Pete tagged me to participate in the "Five Things You Didn't Know about Me" game. I'll play along:
  1. In 1979, I hitchhiked across the USA -- from Massachusetts to California, then up the coast to Oregon and down to Arizona. This sounds dangerous, but we met lots of very nice people, especially in the heartland. The only time we had anything like trouble was when we got a ride from a weird guy in Reno, Nevada. He promised to take us to Phoenix. Instead we drove around Nevada so he could say goodbye to his friends. When we were just outside Las Vegas, he stopped the car and said, "I just remembered. I can't go to Arizona. I'm wanted there." He left us in the desert and drove back in the direction of Reno.

  2. The first new car I bought was a 1983 Honda Civic Wagon. It had a 5-speed manual transmission. When I picked it up at the dealer in Tewksbury, Mass., I had absolutely no idea how to drive a manual transmission car. Somehow I drove it about 30 miles to Gardner, Mass., where my father taught me how to use the clutch and shift. I have driven "a stick" ever since.
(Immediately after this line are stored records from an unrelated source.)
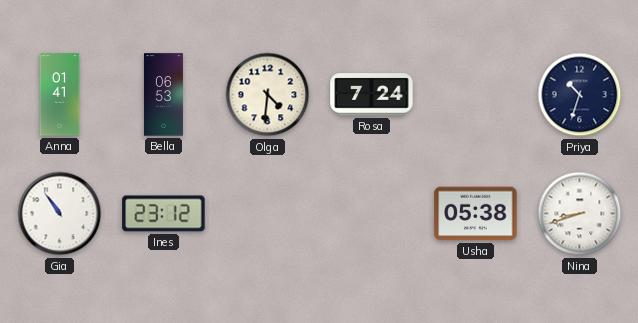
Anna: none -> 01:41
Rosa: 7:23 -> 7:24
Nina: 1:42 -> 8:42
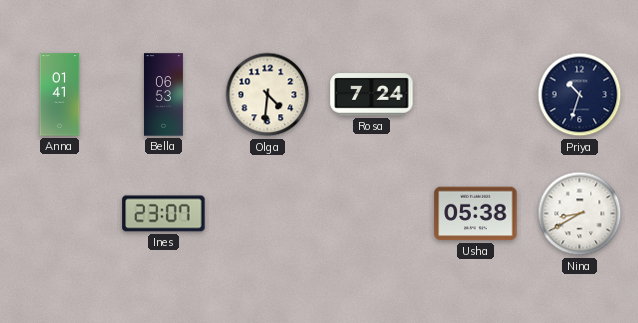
Gia: 10:54 -> none
Ines: 23:12 -> 23:07
Nina: 8:42 -> 8:40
  3. I once slept on the streets of Lowell. In the early 1980s, mortgage rates got as high as 18%. Housing prices were relatively low, but the interest rates were a huge barrier for first time home owners. The state of Massachusetts subsidized a limited number of low-interest loans on a first-come-first-served basis. The state gave 24 hours notice of the availability of small pools of these loans. When I heard about some loans becoming available the next day in Lowell, I grabbed my sleeping bag, drove to downtown Lowell, and camped out in front of the bank for the night. I think I was second in line, but by sundown there was a queue of twenty people. It was fun night and, thanks to the Commonwealth of Massachusetts, a small price to pay for becoming a homeowner.

  4. I've never bought a lottery ticket and I never will.
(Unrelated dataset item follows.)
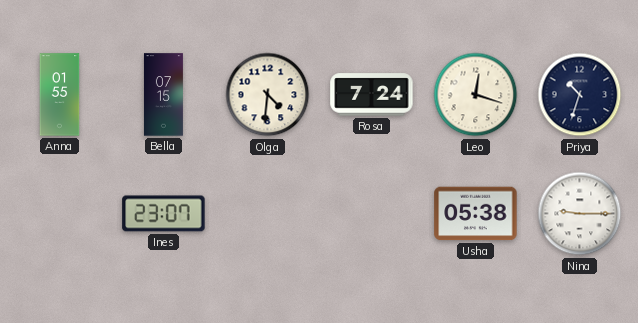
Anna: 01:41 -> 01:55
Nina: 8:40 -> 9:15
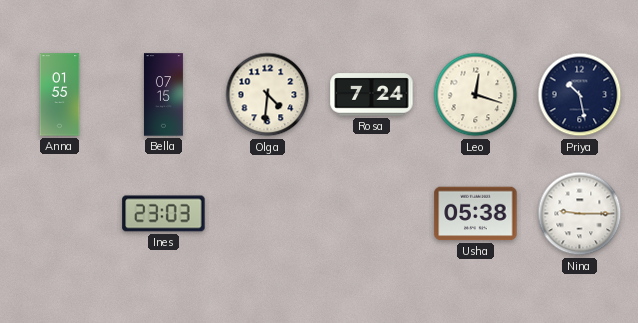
Priya: 10:33 -> 10:28
Ines: 23:07 -> 23:03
  5. I've worked full-time as a software engineer for 25 years, but it wasn't my first career choice. When I was in high school I wanted to be an architect. Usually, that meant going to a liberal arts school and then on to graduate school in Architecture. For some reason, I thought it would be better to get a degree in Civil Engineering first. I also took summer jobs working in a steel fabrication plant, at the Army Corp of Engineers, pouring concrete. I thought an architect should understand the materials, project planning and engineering before he started sketching buildings and bridges. In retrospect, I was naive. Mature industries like construction tend toward specialization rather than generalization. In any case, after undergraduate school I drifted into Software Engineering. I found a home in a very young industry, where generalists were still valued. Over time, I learned to be a software architect, but I still get to build software when I want. In a way, I've ended up exactly where I planned.
I won't tag anyone specifically, but I'd love to hear from the same group of people Pete mentioned. Roy has already joined the fray. Anyone else?

Thursday, January 04, 2007

New Hampshire Photos on Flickr

Photo by Tim Somero

I've been knocking around Flickr for about a year now, but I never really felt plugged into the community. Flickr is just so big. However, I recently discovered some cozier communities within Flickr.

The New Hampshire group has about 350 members interested in photographing (or just viewing photos of) the Granite State. The group is very active. Many members contribute photos to the group and there are even a few organized projects. For example, the Cupolas, Steeples & Vanes project is busy capturing some of New Hampshire's unique architectural features. The New Hampshire group even has a separate blog . The New Hampshire Photo Tour blog highlights the best work in the group.

Even closer to home for me is the Souhegan Valley group. This group has only fourteen members, but I think their photos are very good.

If you appreciate the beauty of New Hampshire, check out all the links above. If you have another passion -- from Architecture, to Cows, to the Red Sox - try searching all the groups on Flickr. You're bound to find a group that's more your cup of tea.